Dataset entries:

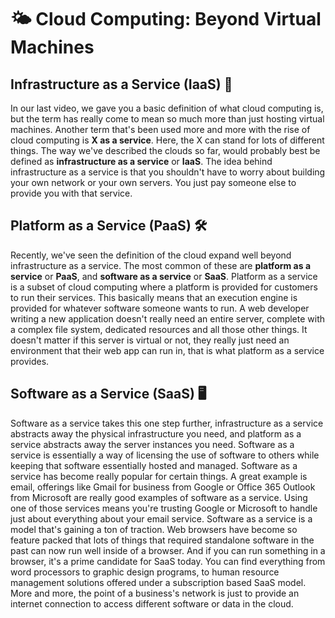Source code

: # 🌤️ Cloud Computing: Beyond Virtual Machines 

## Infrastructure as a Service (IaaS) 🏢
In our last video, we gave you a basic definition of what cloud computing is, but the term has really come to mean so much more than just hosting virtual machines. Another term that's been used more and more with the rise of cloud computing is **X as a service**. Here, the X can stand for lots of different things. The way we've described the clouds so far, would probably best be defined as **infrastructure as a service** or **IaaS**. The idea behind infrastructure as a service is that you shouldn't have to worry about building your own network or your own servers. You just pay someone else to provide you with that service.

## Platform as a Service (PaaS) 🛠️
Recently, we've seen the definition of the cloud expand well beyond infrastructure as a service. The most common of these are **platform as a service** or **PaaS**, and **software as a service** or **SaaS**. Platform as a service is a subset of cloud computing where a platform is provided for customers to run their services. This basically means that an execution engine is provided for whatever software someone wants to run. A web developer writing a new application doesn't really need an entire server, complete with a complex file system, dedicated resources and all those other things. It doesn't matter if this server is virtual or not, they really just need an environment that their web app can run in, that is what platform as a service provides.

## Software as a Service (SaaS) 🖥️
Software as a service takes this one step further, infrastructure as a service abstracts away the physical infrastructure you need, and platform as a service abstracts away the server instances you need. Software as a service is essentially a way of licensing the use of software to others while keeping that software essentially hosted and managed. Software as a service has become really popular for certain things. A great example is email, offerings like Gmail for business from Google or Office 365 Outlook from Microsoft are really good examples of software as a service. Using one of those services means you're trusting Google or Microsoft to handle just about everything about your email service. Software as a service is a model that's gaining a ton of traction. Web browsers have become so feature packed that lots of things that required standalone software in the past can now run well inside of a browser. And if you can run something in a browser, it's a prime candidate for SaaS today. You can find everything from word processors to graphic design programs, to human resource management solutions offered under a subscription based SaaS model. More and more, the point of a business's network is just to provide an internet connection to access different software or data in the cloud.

---

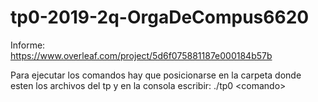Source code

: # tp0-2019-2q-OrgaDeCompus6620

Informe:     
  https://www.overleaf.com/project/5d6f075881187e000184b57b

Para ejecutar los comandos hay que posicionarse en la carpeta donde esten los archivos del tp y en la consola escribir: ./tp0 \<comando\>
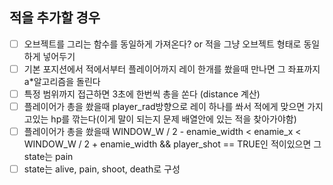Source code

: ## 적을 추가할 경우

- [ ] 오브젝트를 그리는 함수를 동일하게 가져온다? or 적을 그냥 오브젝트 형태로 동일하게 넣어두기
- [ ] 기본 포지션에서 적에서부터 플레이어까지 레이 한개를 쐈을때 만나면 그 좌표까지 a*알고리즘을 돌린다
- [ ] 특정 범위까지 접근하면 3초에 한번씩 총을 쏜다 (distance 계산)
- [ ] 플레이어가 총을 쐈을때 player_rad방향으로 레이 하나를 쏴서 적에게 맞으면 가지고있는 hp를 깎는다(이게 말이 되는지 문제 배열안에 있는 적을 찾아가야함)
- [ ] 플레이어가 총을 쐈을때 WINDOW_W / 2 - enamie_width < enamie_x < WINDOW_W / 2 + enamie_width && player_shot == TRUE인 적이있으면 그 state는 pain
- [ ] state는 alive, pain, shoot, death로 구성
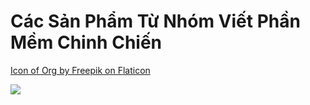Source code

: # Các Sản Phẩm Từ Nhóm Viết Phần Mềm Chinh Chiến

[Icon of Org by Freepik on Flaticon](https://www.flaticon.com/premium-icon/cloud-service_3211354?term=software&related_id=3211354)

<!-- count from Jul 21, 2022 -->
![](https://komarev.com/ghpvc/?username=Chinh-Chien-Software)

==

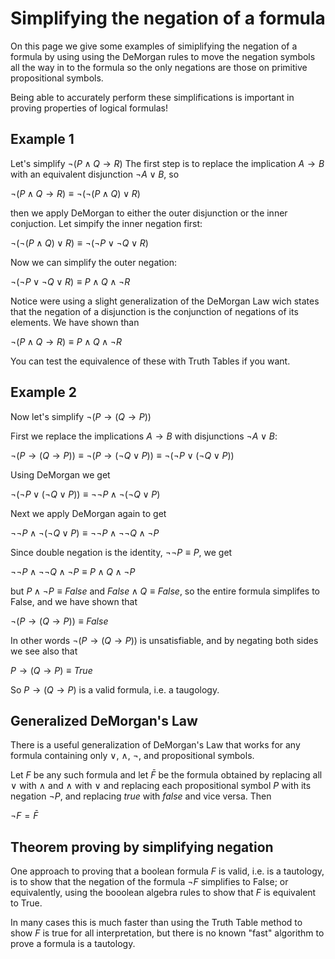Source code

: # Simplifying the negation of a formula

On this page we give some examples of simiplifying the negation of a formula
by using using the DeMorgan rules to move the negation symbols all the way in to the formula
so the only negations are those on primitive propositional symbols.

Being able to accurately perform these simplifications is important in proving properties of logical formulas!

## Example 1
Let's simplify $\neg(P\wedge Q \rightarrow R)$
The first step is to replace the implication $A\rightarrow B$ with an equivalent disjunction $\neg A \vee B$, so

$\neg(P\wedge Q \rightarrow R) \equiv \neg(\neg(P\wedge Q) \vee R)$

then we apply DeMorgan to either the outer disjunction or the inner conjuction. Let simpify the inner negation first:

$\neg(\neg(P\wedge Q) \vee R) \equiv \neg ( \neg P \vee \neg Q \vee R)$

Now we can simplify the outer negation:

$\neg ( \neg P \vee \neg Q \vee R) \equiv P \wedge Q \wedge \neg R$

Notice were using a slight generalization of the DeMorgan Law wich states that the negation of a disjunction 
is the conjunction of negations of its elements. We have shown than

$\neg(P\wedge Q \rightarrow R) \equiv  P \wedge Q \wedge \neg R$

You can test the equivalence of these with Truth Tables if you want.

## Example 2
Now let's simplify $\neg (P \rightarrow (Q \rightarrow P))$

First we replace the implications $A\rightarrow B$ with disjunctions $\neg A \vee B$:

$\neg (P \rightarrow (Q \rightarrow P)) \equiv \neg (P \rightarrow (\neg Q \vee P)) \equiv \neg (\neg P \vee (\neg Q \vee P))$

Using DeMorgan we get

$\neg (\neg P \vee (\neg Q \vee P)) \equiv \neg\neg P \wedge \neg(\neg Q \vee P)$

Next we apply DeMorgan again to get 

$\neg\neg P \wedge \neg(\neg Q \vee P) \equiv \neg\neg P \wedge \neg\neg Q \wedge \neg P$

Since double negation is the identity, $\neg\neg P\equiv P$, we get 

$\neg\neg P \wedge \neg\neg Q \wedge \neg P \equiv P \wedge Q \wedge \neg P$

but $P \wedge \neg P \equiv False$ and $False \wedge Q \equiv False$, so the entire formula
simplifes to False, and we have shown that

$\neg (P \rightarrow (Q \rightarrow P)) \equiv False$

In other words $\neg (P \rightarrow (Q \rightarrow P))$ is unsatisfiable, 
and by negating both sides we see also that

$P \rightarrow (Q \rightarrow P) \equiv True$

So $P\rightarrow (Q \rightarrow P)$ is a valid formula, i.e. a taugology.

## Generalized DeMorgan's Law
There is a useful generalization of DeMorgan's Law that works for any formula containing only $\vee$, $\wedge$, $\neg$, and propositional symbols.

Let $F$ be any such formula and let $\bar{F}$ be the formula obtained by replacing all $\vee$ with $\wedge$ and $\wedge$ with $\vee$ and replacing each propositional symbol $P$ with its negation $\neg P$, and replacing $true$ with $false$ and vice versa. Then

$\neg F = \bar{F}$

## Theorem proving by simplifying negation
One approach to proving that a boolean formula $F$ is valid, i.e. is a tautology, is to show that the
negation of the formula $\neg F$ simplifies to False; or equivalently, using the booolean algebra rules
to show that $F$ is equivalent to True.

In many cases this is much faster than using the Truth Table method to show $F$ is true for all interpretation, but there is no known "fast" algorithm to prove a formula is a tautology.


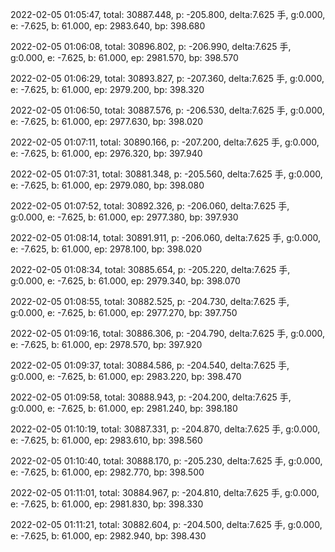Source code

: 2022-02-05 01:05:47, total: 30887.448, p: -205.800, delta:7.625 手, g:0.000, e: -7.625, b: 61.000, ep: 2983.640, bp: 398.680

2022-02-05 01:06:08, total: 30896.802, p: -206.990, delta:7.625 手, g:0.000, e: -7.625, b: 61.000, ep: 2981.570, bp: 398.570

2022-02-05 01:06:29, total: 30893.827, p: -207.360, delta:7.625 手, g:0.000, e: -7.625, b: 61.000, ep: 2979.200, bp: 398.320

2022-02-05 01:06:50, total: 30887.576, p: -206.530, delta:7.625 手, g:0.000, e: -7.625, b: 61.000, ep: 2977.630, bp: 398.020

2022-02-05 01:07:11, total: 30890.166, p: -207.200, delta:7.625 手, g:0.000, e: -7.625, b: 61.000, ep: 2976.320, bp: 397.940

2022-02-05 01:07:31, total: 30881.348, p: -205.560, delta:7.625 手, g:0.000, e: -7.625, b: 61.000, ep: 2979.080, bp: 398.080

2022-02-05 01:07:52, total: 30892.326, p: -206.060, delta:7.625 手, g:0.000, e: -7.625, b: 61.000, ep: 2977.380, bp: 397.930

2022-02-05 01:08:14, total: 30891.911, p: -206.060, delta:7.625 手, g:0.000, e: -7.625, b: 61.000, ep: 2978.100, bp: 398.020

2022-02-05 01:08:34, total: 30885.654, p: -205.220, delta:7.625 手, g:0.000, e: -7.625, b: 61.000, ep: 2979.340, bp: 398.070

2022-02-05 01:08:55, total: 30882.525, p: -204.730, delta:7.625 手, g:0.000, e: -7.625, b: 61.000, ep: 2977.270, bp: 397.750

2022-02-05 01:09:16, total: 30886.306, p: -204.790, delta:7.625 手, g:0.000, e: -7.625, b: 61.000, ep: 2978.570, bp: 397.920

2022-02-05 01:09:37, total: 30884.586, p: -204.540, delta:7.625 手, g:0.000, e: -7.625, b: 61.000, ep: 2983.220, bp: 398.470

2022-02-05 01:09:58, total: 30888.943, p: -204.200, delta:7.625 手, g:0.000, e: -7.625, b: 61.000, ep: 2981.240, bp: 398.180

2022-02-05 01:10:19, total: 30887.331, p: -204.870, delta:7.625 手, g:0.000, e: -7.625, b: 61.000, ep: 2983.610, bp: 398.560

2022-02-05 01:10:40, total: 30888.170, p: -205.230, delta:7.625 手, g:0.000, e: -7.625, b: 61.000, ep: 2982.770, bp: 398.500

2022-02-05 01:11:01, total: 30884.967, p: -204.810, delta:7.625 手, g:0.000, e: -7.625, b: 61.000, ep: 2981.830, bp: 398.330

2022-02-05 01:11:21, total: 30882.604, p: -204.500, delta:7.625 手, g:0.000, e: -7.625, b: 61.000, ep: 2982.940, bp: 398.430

*Job item:* The lines that contain the word "https" are wanted; copy each of them from the records.

*Response box:*
  https://www.overleaf.com/project/5d6f075881187e000184b57b
[Icon of Org by Freepik on Flaticon](https://www.flaticon.com/premium-icon/cloud-service_3211354?term=software&related_id=3211354)
![](https://komarev.com/ghpvc/?username=Chinh-Chien-Software)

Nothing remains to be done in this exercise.